### Bounding box prediction data
——————

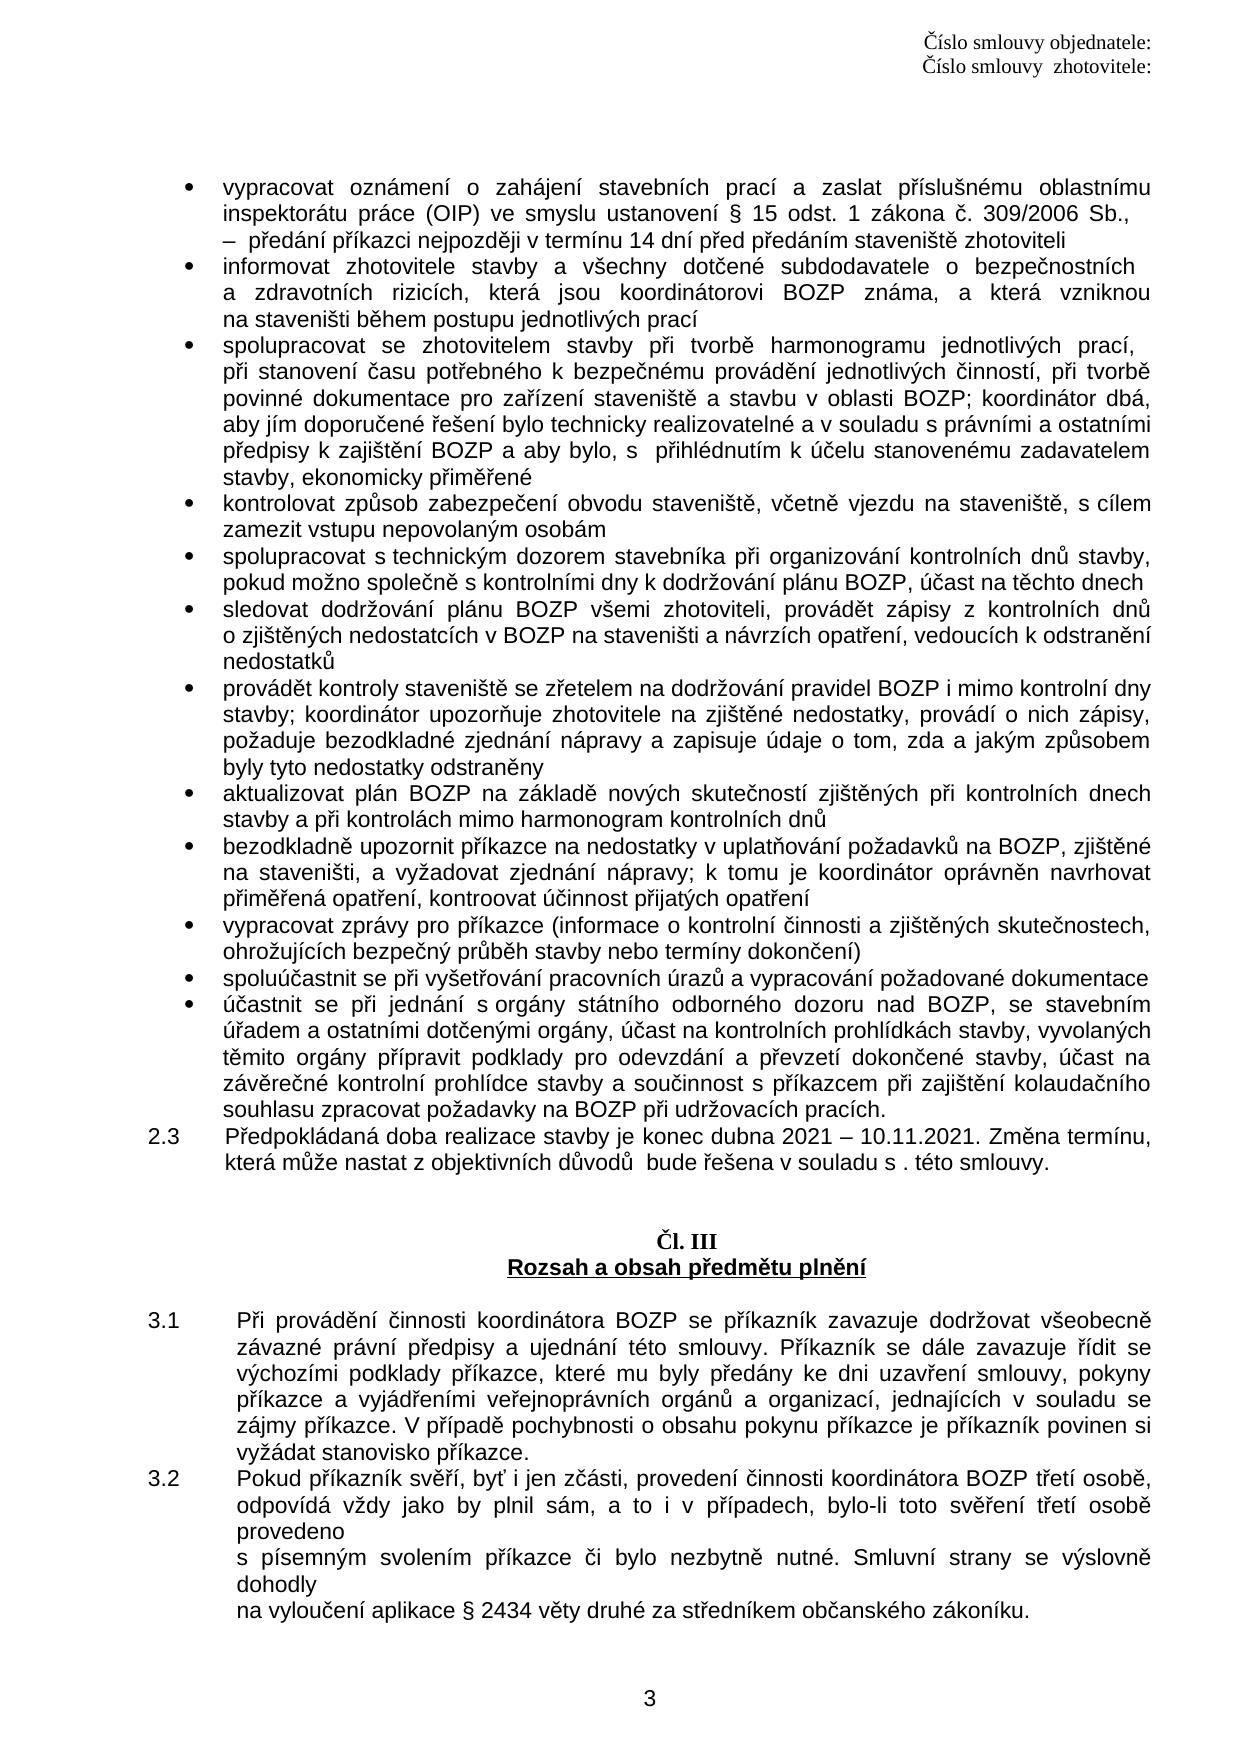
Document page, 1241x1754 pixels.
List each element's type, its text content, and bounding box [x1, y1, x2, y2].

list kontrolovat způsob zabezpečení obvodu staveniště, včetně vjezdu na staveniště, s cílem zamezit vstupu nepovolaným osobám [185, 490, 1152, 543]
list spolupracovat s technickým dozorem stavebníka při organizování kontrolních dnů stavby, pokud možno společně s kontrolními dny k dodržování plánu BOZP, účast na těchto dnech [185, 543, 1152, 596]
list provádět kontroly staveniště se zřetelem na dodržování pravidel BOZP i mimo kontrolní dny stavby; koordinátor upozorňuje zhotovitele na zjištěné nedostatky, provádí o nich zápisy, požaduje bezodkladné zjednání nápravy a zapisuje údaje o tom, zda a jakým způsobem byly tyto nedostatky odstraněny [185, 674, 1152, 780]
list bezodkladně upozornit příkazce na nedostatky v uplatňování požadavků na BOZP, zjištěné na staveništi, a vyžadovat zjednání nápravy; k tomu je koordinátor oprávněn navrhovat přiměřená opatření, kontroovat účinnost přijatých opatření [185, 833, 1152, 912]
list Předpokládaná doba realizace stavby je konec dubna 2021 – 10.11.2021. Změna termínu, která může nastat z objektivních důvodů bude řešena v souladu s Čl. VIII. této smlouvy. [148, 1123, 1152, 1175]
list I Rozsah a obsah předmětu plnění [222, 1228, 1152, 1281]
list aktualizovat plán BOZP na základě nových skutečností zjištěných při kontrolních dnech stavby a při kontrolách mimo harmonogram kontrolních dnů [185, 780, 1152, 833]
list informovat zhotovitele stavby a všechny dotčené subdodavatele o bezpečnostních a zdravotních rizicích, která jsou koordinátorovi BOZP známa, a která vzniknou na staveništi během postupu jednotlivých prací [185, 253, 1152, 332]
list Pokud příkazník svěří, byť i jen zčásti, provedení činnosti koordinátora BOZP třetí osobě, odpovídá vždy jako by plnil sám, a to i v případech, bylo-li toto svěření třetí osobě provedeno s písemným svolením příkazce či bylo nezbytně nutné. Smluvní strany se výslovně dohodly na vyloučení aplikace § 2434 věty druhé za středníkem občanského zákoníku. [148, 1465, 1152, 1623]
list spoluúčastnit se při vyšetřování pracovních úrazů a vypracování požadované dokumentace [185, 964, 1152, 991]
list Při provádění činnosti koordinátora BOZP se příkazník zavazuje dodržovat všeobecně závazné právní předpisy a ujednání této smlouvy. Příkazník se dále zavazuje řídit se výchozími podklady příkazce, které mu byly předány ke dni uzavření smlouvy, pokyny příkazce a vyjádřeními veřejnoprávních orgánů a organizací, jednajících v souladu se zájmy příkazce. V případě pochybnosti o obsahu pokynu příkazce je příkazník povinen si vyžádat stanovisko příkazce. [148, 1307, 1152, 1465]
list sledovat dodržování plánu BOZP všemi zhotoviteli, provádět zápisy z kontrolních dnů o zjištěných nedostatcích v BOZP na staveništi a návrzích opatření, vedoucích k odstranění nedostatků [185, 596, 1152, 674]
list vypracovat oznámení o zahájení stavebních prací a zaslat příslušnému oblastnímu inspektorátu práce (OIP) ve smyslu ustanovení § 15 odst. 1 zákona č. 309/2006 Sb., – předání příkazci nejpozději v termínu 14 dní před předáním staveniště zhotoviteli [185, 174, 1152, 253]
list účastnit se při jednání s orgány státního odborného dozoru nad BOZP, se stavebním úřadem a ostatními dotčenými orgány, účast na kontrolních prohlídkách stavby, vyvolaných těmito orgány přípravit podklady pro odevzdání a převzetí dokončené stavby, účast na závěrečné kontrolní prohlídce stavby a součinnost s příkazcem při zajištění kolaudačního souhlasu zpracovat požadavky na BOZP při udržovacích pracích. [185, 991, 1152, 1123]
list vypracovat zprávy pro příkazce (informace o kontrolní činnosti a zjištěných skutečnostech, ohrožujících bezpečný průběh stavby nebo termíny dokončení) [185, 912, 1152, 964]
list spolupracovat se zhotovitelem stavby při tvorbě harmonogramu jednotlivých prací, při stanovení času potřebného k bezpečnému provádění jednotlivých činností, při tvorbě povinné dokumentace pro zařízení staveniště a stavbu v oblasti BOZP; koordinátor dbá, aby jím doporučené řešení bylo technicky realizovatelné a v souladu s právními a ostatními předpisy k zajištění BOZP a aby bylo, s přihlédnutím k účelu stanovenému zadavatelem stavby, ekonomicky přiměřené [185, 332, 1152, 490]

——————

### WORK ITEM
Copy each line above holding "termínu".

### ANSWER BOX
list Předpokládaná doba realizace stavby je konec dubna 2021 – 10.11.2021. Změna termínu, která může nastat z objektivních důvodů bude řešena v souladu s Čl. VIII. této smlouvy. [148, 1123, 1152, 1175]
list vypracovat oznámení o zahájení stavebních prací a zaslat příslušnému oblastnímu inspektorátu práce (OIP) ve smyslu ustanovení § 15 odst. 1 zákona č. 309/2006 Sb., – předání příkazci nejpozději v termínu 14 dní před předáním staveniště zhotoviteli [185, 174, 1152, 253]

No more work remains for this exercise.